### EXTRAIT
▬▬▬▬▬▬

Référence : Philippe Djian, À l'aube, Éditions Gallimard, 190 pages, mars 2018
« Je ne suis pas un écrivain rock. » Interview à l’Obs, février 2016
Philippe Djian en 2012
"À l'aube" : une grande économie de ponctuation
Un roman où le puzzle de départ se constitue peu à peu au fil des pages. Joan et Dora, propriétaires d'une boutique de vêtements entretiennent un réseau "d'escorte - girls". Marlon, le frère de Joan est autiste, Gordon et Suzan, leurs parents, activistes patentés dans leur jeunesse, viennent de trouver une mort brutale.
On apprend aussi qu’un nommé Howard, un amant mal vu, est venu fouiller la maison et que Ann-Margaret, qui s’occupe de Marlon, est un véritable poison et que John
le shérif adjoint, doté d’un jeune garçon braillard, sait parfois
s’arranger avec la loi… selon sans doute l’adage que nécessité fait loi.
Un monde interlope, des personnages assez malheureux dont la situation
ne s’améliore pas vraiment. Un crépuscule plutôt qu’une aube.
On peut dire que c’est un roman vraiment sombre avec des personnages
qui savent qu’ils ne vont pas bien sans assez fort pour changer, vivre
autre chose. Mais peut-être que Marlon pourrait échapper à cette logique.
Et
les choses ne vont pas en s’arrangeant même si on se fait des idées sur
les gens, on est influencé par l’image mentale qu’on en a eu au départ.

▬▬▬▬▬▬

### MATÉRIEL FOURNI
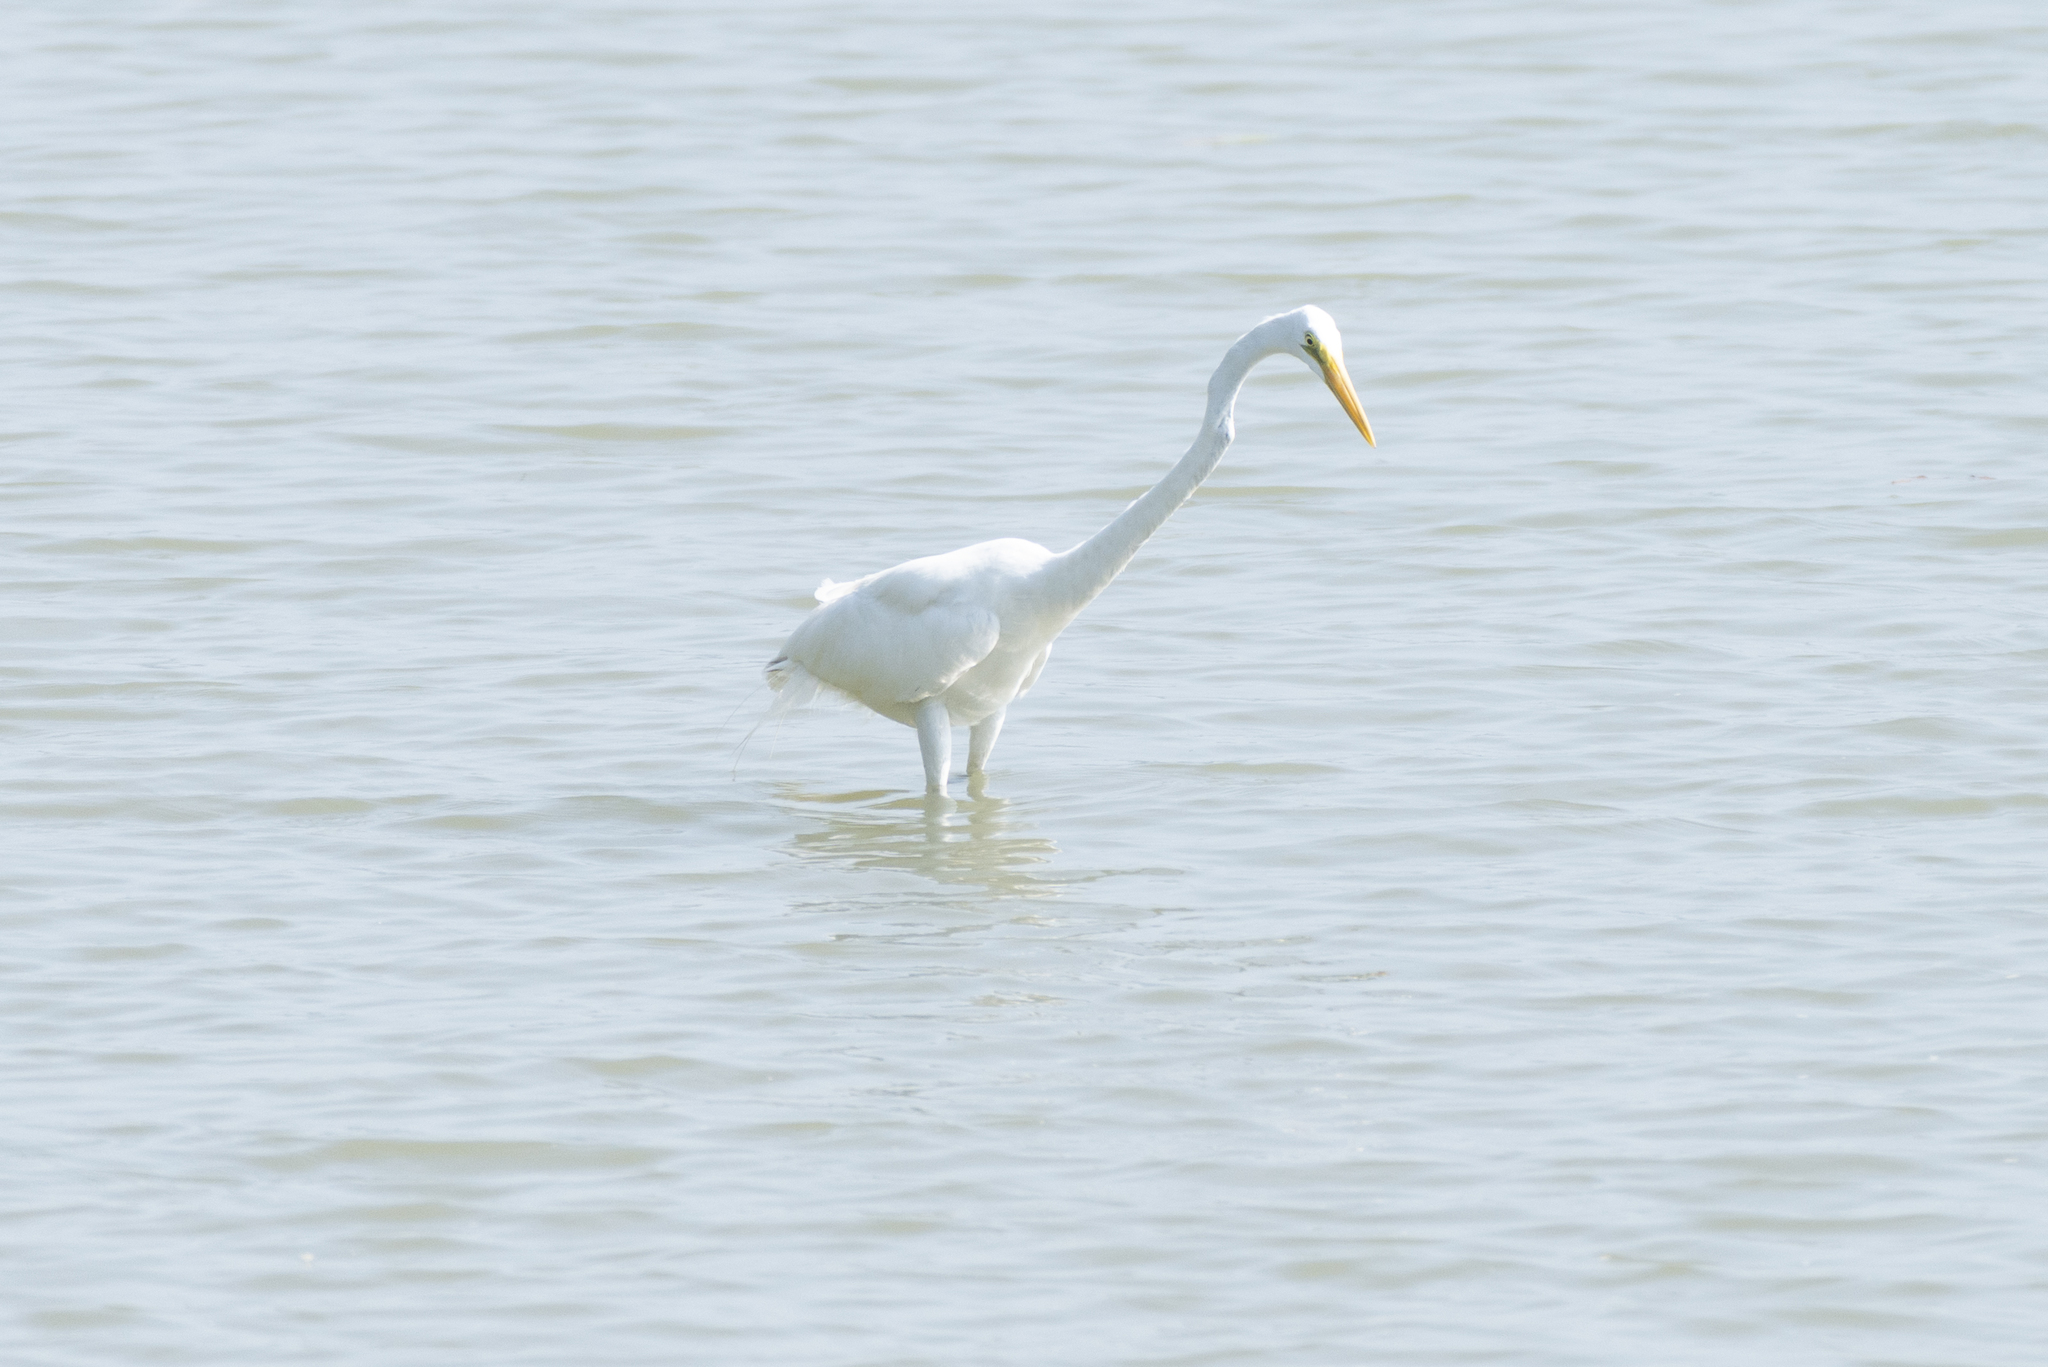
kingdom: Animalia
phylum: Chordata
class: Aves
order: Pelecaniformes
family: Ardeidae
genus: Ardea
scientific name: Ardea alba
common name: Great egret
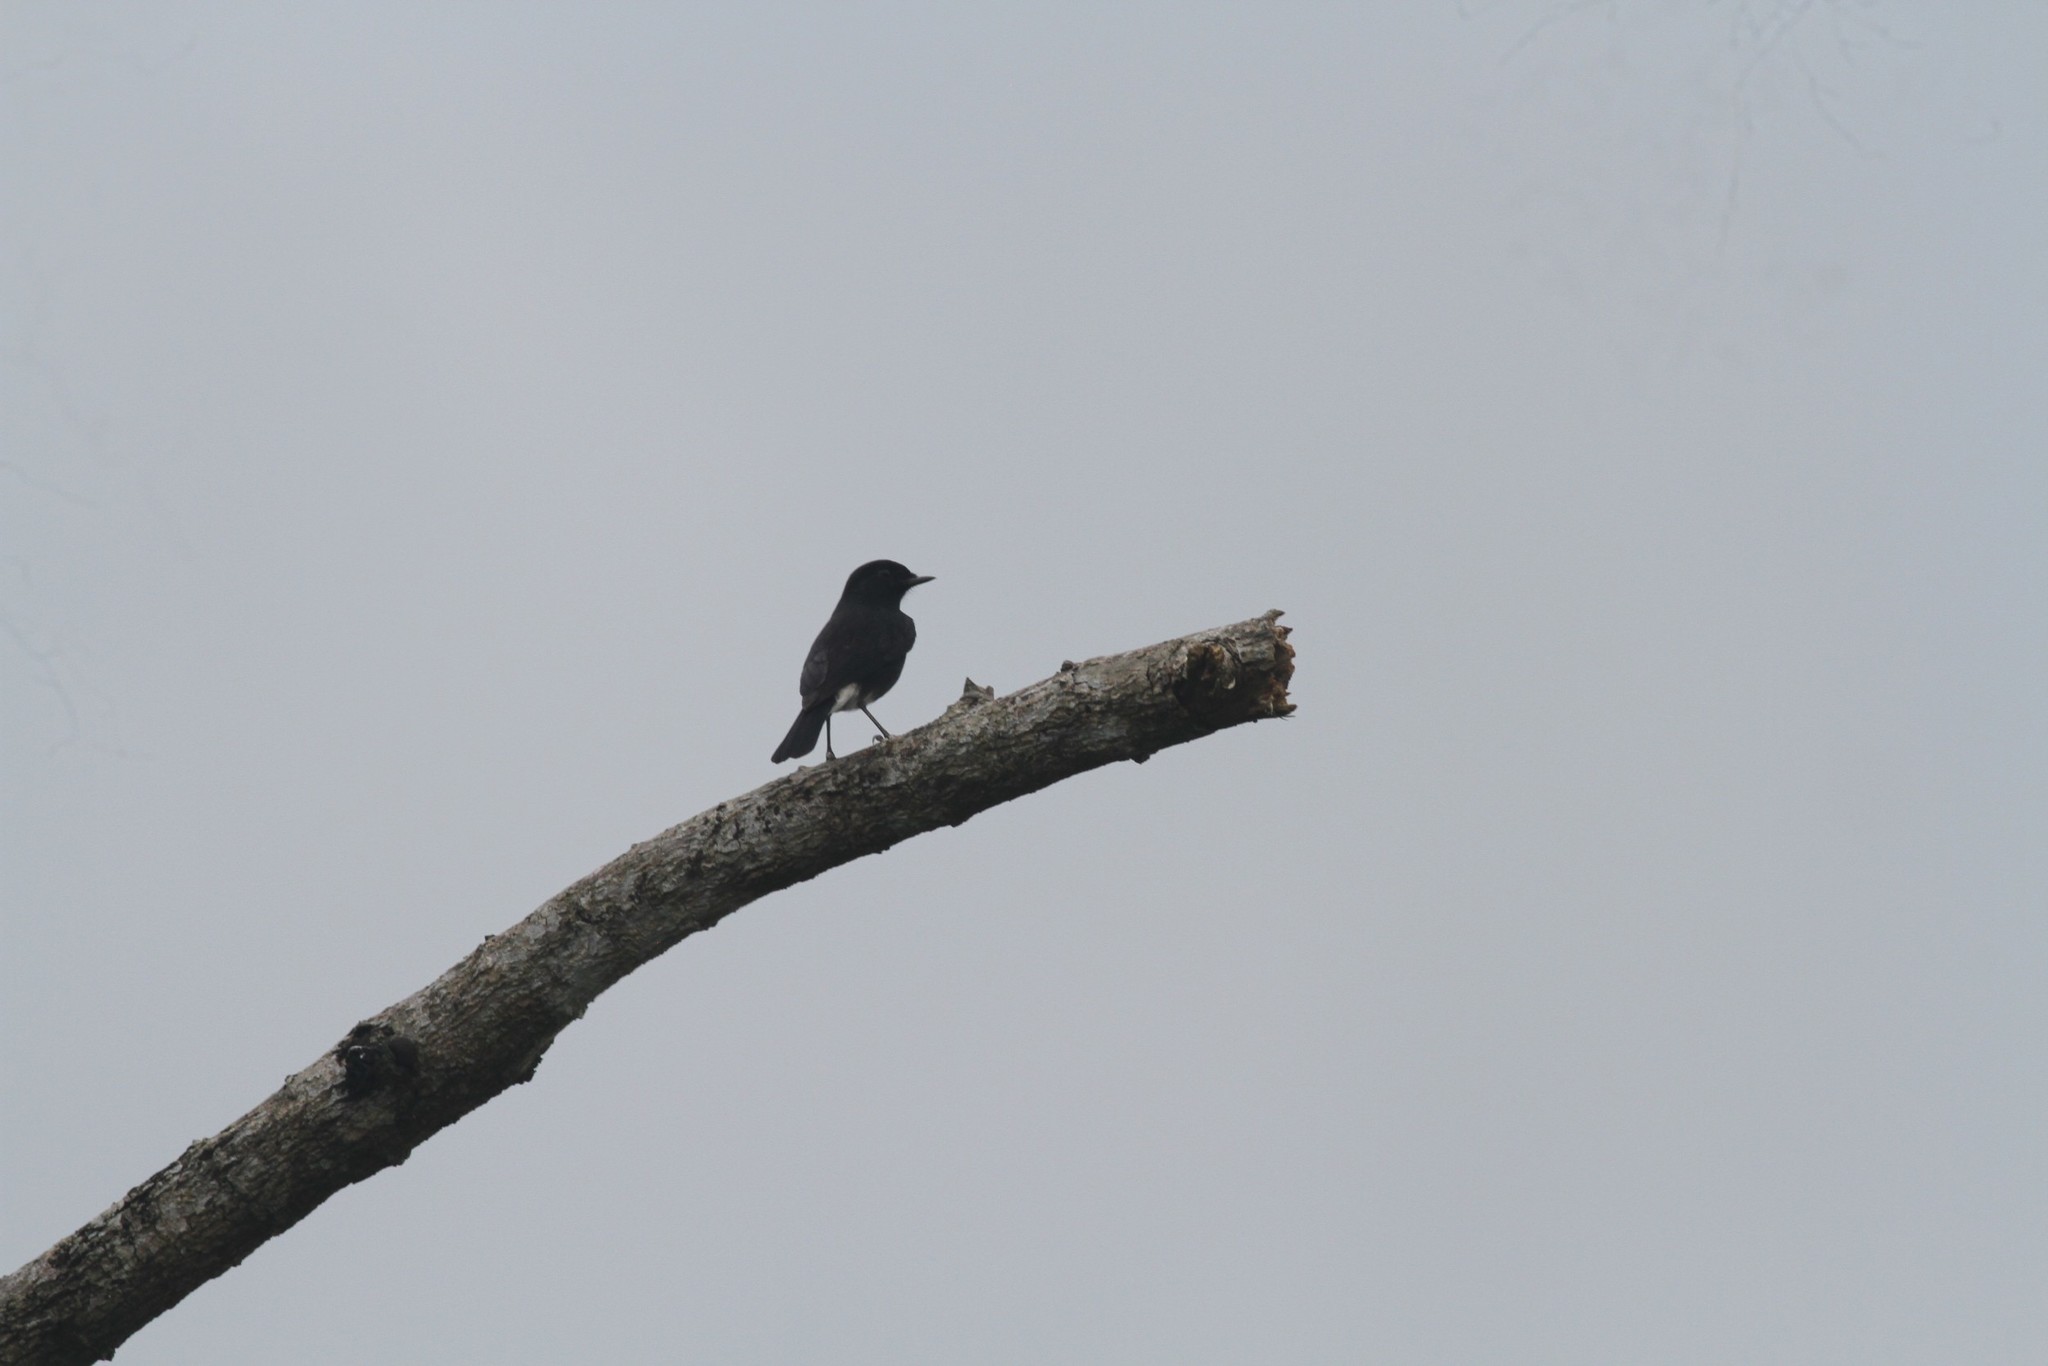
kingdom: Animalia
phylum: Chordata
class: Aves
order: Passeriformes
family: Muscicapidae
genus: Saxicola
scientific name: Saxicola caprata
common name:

▬▬▬▬▬▬

### EXERCICES PROPOSÉS
A – Reformulez sous forme de liste le paragraphe de la critique qui commence par « Un roman où le puzzle », en conservant ses faits principaux.
B – Reprenez la critique après sa dernière phrase et prolongez-la de quelques lignes.
La liste n'a aucun lien avec la critique.

### RÉPONSES RÉDIGÉES
A –
- Roman dont l'intrigue se reconstitue peu à peu au fil des pages.
- Joan et Dora, propriétaires d'une boutique de vêtements, entretiennent un réseau d'escorte.
- Marlon, le frère de Joan, est autiste.
- Gordon et Suzan, leurs parents, anciens activistes, viennent de mourir brutalement.

B –
Par exemple dit-il dans une interview, [1] « John
n’est pas antipathique, mais simplement, en qualité de shérif, il a le
pouvoir d’"influencer" certains événements… Dans une vision normale,
morale, on pourrait le traiter de ripou, mais en fait ce n’est pas si
simple. » Même chose pour Joan qui accepte la proposition de Dora,
une amie de ses parents, de travailler comme call-girl, pensant que,
finalement, ça vaut mieux que caissière dans un hypermarché pour un
maigre salaire.
Avec son ami Stephan Eicher
Les personnages ont une espèce de double vie. Les parents de Joan
par exemple, des intellectuels militants qui mènent cependant chacun
leur propre vie. Vies fragmentées qui ne sont pas forcément
dichotomiques, l’ombre et la lumière : « J’ai surtout l’impression,
en tant que romancier, d’avoir le pouvoir de révéler sur mes personnages
ce que beaucoup d’entre nous cachent dans la vraie vie. »
Mais, même les plus antipathiques comme Howard, ressentent parfois de l’amitié ou de la compassion, « j’essaie
de montrer que même si on peut les condamner au nom d’une morale très
stricte, ils ne sont en fait pas condamnables. »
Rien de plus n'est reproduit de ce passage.